The API allows for retrieving: - A summary of a given slaughterhouse or farm, including the total animal movements and their purposes, the geographic polygons of associated physical establishments, fines, embargos, among others. - The GTAs where a given slaughterhouse or farm is an origin or destination.

Main script (`rotadogado_download.py`)

Summary

Will save in a specified S3 destination the summary and GTAs of a list of CPFs/CNPJs of slaughterhouses and farms. If will only retrieve and save new or updated information based on the contents of the summary data.
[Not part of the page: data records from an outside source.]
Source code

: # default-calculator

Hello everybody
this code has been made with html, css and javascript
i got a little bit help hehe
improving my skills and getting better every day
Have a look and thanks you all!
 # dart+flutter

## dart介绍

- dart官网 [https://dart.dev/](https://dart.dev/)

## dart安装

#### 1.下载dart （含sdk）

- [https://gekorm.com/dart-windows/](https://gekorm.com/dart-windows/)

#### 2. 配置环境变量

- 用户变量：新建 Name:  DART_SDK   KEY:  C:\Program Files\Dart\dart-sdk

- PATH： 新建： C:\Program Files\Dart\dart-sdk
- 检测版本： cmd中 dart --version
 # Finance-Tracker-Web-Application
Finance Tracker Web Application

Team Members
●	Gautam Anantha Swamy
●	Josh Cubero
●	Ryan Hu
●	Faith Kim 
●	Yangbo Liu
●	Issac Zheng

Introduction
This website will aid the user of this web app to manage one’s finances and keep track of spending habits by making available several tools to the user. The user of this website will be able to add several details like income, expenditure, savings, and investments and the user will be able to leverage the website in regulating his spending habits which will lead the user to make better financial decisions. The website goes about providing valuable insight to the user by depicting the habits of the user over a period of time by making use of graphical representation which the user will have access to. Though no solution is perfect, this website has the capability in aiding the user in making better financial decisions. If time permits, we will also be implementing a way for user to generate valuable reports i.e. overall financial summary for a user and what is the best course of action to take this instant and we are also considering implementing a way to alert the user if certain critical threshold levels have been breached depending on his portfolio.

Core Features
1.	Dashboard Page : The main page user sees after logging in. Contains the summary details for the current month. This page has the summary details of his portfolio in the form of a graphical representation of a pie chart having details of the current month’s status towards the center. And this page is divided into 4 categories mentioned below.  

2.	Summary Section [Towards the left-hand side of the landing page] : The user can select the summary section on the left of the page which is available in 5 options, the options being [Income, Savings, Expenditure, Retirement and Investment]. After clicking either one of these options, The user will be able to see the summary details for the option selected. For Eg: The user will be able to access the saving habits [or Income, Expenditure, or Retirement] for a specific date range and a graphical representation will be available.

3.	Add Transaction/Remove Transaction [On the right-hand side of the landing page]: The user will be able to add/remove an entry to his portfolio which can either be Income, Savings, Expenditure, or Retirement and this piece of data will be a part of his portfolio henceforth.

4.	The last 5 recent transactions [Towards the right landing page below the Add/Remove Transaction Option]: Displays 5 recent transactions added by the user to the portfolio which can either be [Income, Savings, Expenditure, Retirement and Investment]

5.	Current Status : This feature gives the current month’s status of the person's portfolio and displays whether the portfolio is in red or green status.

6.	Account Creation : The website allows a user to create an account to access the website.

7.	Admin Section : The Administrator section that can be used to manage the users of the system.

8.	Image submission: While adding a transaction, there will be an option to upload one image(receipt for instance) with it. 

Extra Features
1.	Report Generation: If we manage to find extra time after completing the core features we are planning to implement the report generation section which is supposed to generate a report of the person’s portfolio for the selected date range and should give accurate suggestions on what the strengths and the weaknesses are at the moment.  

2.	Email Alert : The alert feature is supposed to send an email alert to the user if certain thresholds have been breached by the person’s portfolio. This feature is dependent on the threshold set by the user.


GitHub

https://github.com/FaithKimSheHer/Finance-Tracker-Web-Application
Keep in mind that each record takes in average 1.4 seconds to process. When processing hundreds of thousands of records, running the script will take some days to complete.

Main steps

The script will process two data sources of slaughterhouses: the official mapping that includes all their information (e.g. brazil/logistics/gta/originals/rotadogado/2024-08-07-br_beef_logistics_map_v4.csv, generated by Erasmus), and a list with the tax numbers of slaughterhouses previously found in the GTAs (brazil/logistics/gta/farms_and_slaughterhouses/taxn_lists/silver_gtas_slaughterhouses_taxn.parquet, generated by a corresponding dbt-duckdb model - trase/database/dbt_duckdb/models/brazil/logistics/gta/farms_slaughterhouses/silver_gtas_slaughterhouses_taxn.py). It will merge the tax numbers from both lists, and will download its summaries and GTAs from Rota do Gado API.
It will also process a list of farms based on previous GTA records (taken from BigQuery)
It will keep a local log reporting the progress of the script, including checkpoints every 20 minutes in case the process needs to be resumed
It uploads results to S3 as they are generated, and uplloads the log when the script has finished processing

Special remarks

The main script processes a CSV containing the identification of slaughterhouses (usually a CNPJ with 14 digits, or a 11 digit CPF). It then iterates through the id's doing the following: - For CNPJs (14 digits), it replaces the last 6 digits with 'xxxxxx' (e.g. '01535759000131' turns to '01535759xxxxxx', as the API expects CNPJs this way). For id's of different lengths, it tries to find associated records to the id as it is, as well as completing the first digits with 0's at the beggining until reaching 11 or 14 digits (e.g. '740185667' will also look for the record '00740185667', and if both exist they will be saved into different files, as usually they contain different information - even if they refer to the same farm). - Saves in S3 the summaries and GTAs related to each slaughterhouse and farm. If it didn't found information in Rota do Gado it saves the 'organization id' in a file called missing_records.txt. - The log is currently configured at INFO level. In case of having connectivity, authentication or other unidentified issues, consider adjusting to DEBUG.

S3 file structure

The associated information (summary and GTAs) of each slaughterhouse or farm is saved into json files. Note that if processing tens thousands of farms and slaughterhouses, each one will have a corresponding json. The data is saved within the following structure (configurable within the script), and is intended to be available in s3://trase-storage/brazil/logistics/gta/originals/rotadogado:

└── rotadogado                       # Base path for saving data
      ├── slaughterhouses.csv        # Existing csv with slaughterhouses id's
      ├── sending_farms.csv          # Generated csv with the farms to get info from
      ├── slaughterhouses
      |     ├── missing_records.txt  # ids of missing records if any
      │     ├── summaries
      │     │     ├── #####.json     # json with all the summary information
      │     │     └── ...            # One file per slaughterhouse
      │     └── gtas
      │          ├── #####.json      # All associated GTAs of a given slaughterhouse
      │          └── ...             # One file per slaughterhouse
      └── farms
            ├── missing_records.txt
            ├── summaries
            │     ├── #####.json
            │     └── ...
            └── gtas
                  ├── #####.json
                  └── ...

Main control options

The script includes options to control the following through the process_orgs method: - If it should 'resume' a previous process (skip processing slaughterhouses or farms that already have associated files saved locally) - If it should first check if the already downloaded summaries are different from the online ones, and if yes download the updated GTA records. - If it should retry currently missing records that were saved in a 'missing_records.txt' file (currently False).